Question

Use the shell method to find the volume of the solid generated by revolving the region bound by y = 2x, y = 0, and x = 3 about the following lines.

a. The y-axis
b. The line x = 6
c. The line x = -9
d. The X-axis
e. The line y = 37
f. The line y = -4

Answer 1

a. The volume of the solid generated by revolving the region bounded by
`\(y = 2x\), \(y = 0\)`, and
`\(x = 3\)` about the y-axis using the shell method is
`\((243\pi)/(2)\)` cubic units.

b. When revolved about the line
`\(x = 6\)`, the volume is
`\(162\pi\)` cubic units.

c. Revolving about the line
`\(x = -9\)` results in a volume of
`\(162\pi\)` cubic units.

d. The volume generated by revolving about the x-axis is
`\((729\pi)/(2)\)` cubic units.

e. Revolving about the line
`\(y = 37\)` produces a volume of
`\((6561\pi)/(2)\)` cubic units.

f. When revolved about the line
`\(y = -4\)`, the volume is
`\((729\pi)/(2)\)` cubic units.

Step-by-step explanation:

The shell method is employed to find the volumes of solids of revolution. For the given region bounded by
`\(y = 2x\), \(y = 0\)`, and
`\(x = 3\)`, the integral setup for the shell method is
`\(V = \int_(0)^(3) 2\pi x(2x) \,dx\)`, where
`\(2\pi x\)` is the circumference of the shell, and
`\(2x\)` represents the height. Evaluating this integral yields
`\((243\pi)/(2)\)` cubic units when revolved about the y-axis.

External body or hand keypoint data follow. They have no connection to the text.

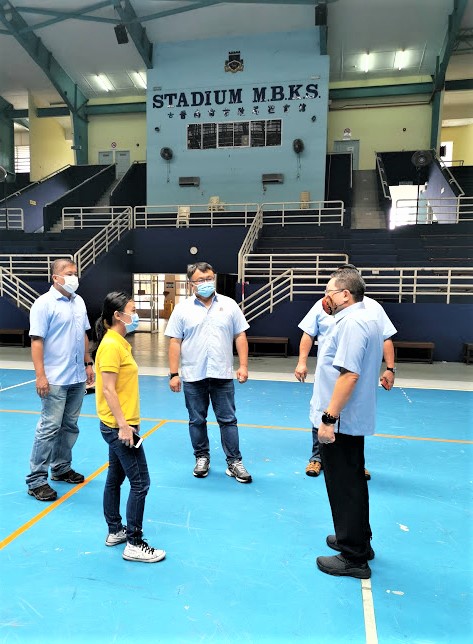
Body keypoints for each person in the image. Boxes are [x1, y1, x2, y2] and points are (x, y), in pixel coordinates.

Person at [311, 267, 384, 579]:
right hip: (351, 419)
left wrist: (328, 418)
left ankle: (353, 557)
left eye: (329, 291)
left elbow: (349, 375)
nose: (325, 297)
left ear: (344, 294)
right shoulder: (365, 318)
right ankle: (357, 540)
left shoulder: (352, 323)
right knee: (352, 481)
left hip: (341, 421)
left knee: (343, 486)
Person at [295, 264, 396, 480]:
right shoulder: (323, 306)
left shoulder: (370, 310)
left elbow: (386, 338)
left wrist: (390, 368)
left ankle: (355, 464)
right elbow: (308, 333)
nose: (327, 295)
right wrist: (302, 362)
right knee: (322, 415)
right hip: (329, 374)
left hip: (351, 376)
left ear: (347, 290)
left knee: (347, 425)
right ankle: (318, 457)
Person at [93, 291, 166, 563]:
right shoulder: (111, 345)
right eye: (132, 310)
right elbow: (108, 390)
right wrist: (124, 426)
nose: (136, 314)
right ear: (118, 315)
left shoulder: (119, 343)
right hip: (118, 427)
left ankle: (115, 530)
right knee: (141, 483)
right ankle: (134, 543)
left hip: (119, 423)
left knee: (115, 478)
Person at [165, 261, 252, 483]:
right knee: (196, 420)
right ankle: (201, 457)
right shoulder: (182, 309)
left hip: (222, 374)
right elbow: (175, 341)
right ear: (191, 283)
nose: (206, 283)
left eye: (209, 278)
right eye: (201, 280)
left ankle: (234, 462)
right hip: (193, 376)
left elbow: (240, 335)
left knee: (228, 420)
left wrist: (243, 365)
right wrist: (173, 374)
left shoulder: (230, 305)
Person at [26, 258, 94, 501]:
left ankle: (61, 467)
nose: (74, 277)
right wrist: (40, 376)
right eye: (69, 273)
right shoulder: (43, 304)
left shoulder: (79, 301)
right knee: (49, 427)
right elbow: (37, 341)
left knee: (70, 425)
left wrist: (88, 363)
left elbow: (83, 334)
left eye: (76, 272)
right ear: (56, 277)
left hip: (76, 376)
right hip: (54, 378)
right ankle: (36, 480)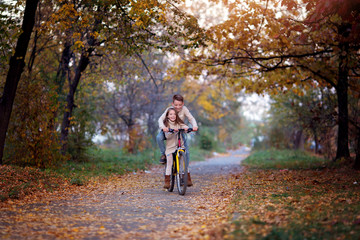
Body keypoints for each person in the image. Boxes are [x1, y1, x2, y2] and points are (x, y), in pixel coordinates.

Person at [157, 94, 198, 186]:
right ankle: (164, 154)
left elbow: (191, 118)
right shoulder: (169, 110)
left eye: (180, 105)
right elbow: (161, 119)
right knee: (159, 137)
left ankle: (185, 176)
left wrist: (194, 126)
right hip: (168, 130)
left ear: (182, 104)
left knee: (186, 151)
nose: (178, 107)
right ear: (173, 104)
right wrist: (163, 127)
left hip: (179, 130)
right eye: (176, 105)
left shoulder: (184, 109)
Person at [162, 107, 188, 188]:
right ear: (167, 116)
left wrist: (186, 128)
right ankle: (167, 181)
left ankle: (183, 177)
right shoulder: (167, 124)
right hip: (170, 147)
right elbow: (166, 135)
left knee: (181, 161)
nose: (173, 116)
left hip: (180, 145)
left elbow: (184, 126)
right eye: (171, 114)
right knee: (169, 162)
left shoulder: (178, 123)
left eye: (174, 114)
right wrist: (170, 131)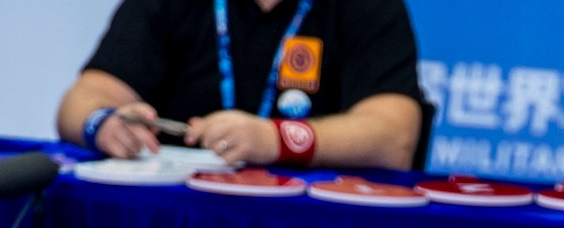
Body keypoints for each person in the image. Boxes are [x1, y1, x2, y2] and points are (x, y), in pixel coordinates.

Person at [55, 0, 424, 170]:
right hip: (184, 213)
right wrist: (103, 123)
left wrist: (276, 140)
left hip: (308, 226)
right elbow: (81, 100)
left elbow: (394, 138)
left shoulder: (371, 8)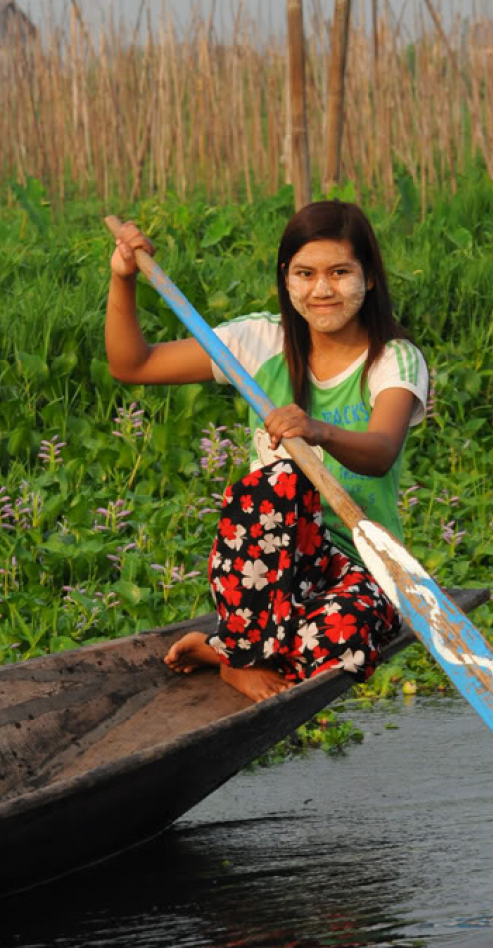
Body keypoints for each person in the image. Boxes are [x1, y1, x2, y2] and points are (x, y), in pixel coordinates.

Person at [106, 200, 428, 702]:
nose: (322, 290)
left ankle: (225, 649)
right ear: (286, 278)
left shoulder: (394, 360)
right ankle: (241, 660)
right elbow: (134, 364)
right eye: (305, 274)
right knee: (280, 481)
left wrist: (318, 431)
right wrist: (123, 279)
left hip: (356, 566)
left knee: (347, 637)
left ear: (369, 278)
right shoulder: (260, 341)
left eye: (340, 272)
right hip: (270, 572)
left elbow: (381, 450)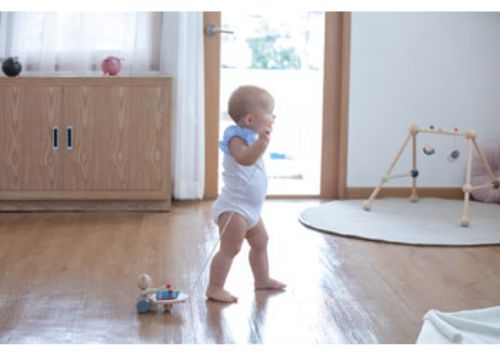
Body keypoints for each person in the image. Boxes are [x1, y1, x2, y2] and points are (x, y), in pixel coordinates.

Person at [206, 85, 286, 303]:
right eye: (269, 112)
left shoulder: (252, 136)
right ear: (250, 119)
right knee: (230, 248)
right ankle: (215, 287)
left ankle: (262, 279)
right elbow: (244, 159)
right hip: (234, 208)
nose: (273, 116)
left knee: (261, 241)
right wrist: (261, 143)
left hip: (251, 210)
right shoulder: (235, 138)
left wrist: (260, 142)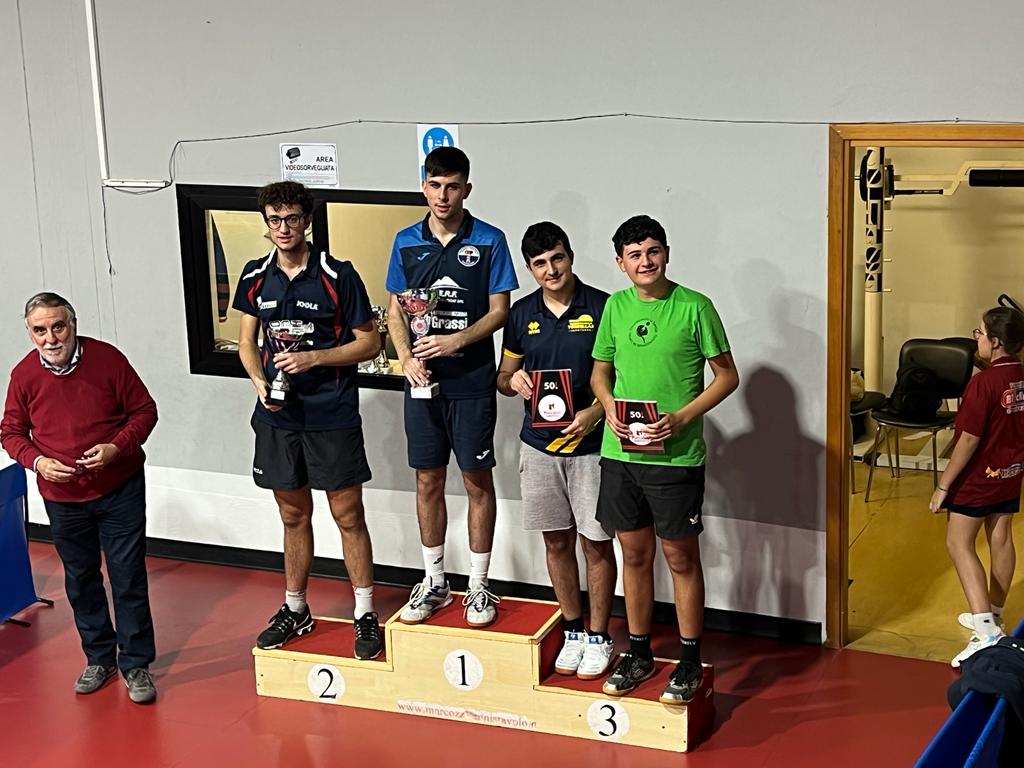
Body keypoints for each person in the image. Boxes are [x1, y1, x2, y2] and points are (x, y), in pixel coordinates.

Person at [590, 215, 739, 704]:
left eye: (653, 251)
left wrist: (681, 418)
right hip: (620, 454)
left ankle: (690, 659)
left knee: (680, 557)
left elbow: (727, 376)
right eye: (634, 255)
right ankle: (639, 653)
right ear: (621, 263)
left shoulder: (696, 306)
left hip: (676, 458)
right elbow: (599, 374)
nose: (645, 261)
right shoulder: (615, 307)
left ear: (667, 253)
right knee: (633, 555)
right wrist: (609, 407)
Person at [233, 181, 383, 659]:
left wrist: (315, 358)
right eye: (275, 220)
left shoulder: (338, 275)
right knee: (293, 515)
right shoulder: (255, 275)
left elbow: (371, 343)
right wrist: (259, 382)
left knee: (348, 514)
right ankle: (296, 608)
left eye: (292, 219)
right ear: (266, 224)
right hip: (278, 418)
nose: (283, 228)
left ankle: (365, 612)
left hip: (331, 415)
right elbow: (246, 342)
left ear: (307, 222)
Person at [1, 292, 159, 703]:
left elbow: (145, 411)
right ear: (30, 333)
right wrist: (37, 462)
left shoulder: (108, 360)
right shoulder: (24, 375)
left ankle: (136, 664)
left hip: (120, 488)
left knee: (127, 576)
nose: (51, 338)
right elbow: (11, 432)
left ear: (73, 325)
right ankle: (100, 658)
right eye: (40, 330)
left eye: (58, 327)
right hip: (62, 497)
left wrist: (116, 448)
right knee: (81, 578)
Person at [386, 147, 518, 626]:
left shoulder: (490, 240)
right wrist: (406, 358)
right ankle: (435, 582)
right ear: (424, 186)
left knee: (476, 480)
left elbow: (500, 311)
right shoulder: (405, 241)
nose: (443, 195)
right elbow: (396, 310)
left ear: (467, 189)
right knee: (427, 480)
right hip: (422, 383)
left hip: (472, 382)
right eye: (435, 185)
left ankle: (479, 586)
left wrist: (455, 341)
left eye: (453, 186)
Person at [497, 222, 617, 679]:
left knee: (596, 542)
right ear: (530, 268)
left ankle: (599, 635)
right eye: (540, 264)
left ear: (570, 257)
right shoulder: (521, 313)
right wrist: (514, 380)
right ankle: (572, 629)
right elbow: (502, 377)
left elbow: (622, 377)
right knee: (556, 540)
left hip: (592, 446)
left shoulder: (603, 307)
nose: (551, 270)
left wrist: (596, 413)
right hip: (539, 447)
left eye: (557, 259)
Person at [929, 307, 1024, 668]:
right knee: (1001, 537)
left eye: (979, 333)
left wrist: (943, 485)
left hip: (979, 477)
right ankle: (993, 615)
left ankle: (985, 633)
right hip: (1011, 472)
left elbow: (968, 440)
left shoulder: (983, 383)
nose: (977, 339)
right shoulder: (1019, 375)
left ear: (995, 341)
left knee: (958, 543)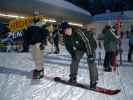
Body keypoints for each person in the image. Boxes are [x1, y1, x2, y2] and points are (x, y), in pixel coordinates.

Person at [61, 22, 98, 89]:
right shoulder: (65, 36)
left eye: (66, 30)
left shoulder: (78, 31)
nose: (66, 32)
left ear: (69, 28)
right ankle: (73, 78)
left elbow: (87, 42)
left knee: (91, 62)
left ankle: (93, 82)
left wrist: (90, 55)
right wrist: (73, 54)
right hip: (80, 48)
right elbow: (68, 46)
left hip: (90, 46)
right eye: (64, 31)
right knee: (74, 60)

Similarly, when revolving around the lines
`\(x = 6\) and \(x = -9\)`, the integral setup remains the same, resulting in volumes of
`\(162\pi\)` cubic units for both cases. For revolution about the x-axis, the integral becomes
`\(V = \int_(0)^(3) \pi (2x)^2 \,dx\)`, leading to a volume of
`\((729\pi)/(2)\)` cubic units.

The same approach is applied to find volumes when revolving about
`\(y = 37\) and \(y = -4\)`, resulting in volumes of
`\((6561\pi)/(2)\)` and
`\((729\pi)/(2)\)` cubic units, respectively. These calculations illustrate the versatility of the shell method in determining volumes of solids generated by revolving regions around various axes or lines.